Saved data entries:
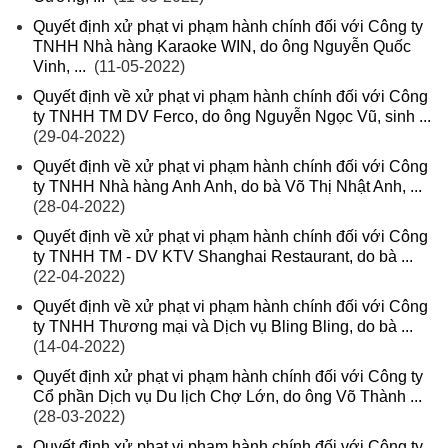
Quyết định xử phạt vi phạm hành chính đối với Công ty
TNHH Nhà hàng Karaoke WIN, do ông Nguyễn Quốc
Vinh, ...
(11-05-2022)
Quyết định về xử phạt vi phạm hành chính đối với Công
ty TNHH TM DV Ferco, do ông Nguyễn Ngọc Vũ, sinh ...
(29-04-2022)
Quyết định về xử phạt vi phạm hành chính đối với Công
ty TNHH Nhà hàng Anh Anh, do bà Võ Thị Nhật Anh, ...
(28-04-2022)
Quyết định về xử phạt vi phạm hành chính đối với Công
ty TNHH TM - DV KTV Shanghai Restaurant, do bà ...
(22-04-2022)
Quyết định về xử phạt vi phạm hành chính đối với Công
ty TNHH Thương mại và Dịch vụ Bling Bling, do bà ...
(14-04-2022)
Quyết định xử phạt vi phạm hành chính đối với Công ty
Cổ phần Dịch vụ Du lịch Chợ Lớn, do ông Võ Thành ...
(28-03-2022)
Quyết định xử phạt vi phạm hành chính đối với Công ty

_What needs to be done_
Pull every line of text from all of the records, reproducing each one verbatim and leaving the pictures out of your answer.

_Result for this exercise_
Quyết định xử phạt vi phạm hành chính đối với Công ty
TNHH Nhà hàng Karaoke WIN, do ông Nguyễn Quốc
Vinh, ...
(11-05-2022)
Quyết định về xử phạt vi phạm hành chính đối với Công
ty TNHH TM DV Ferco, do ông Nguyễn Ngọc Vũ, sinh ...
(29-04-2022)
Quyết định về xử phạt vi phạm hành chính đối với Công
ty TNHH Nhà hàng Anh Anh, do bà Võ Thị Nhật Anh, ...
(28-04-2022)
Quyết định về xử phạt vi phạm hành chính đối với Công
ty TNHH TM - DV KTV Shanghai Restaurant, do bà ...
(22-04-2022)
Quyết định về xử phạt vi phạm hành chính đối với Công
ty TNHH Thương mại và Dịch vụ Bling Bling, do bà ...
(14-04-2022)
Quyết định xử phạt vi phạm hành chính đối với Công ty
Cổ phần Dịch vụ Du lịch Chợ Lớn, do ông Võ Thành ...
(28-03-2022)
Quyết định xử phạt vi phạm hành chính đối với Công ty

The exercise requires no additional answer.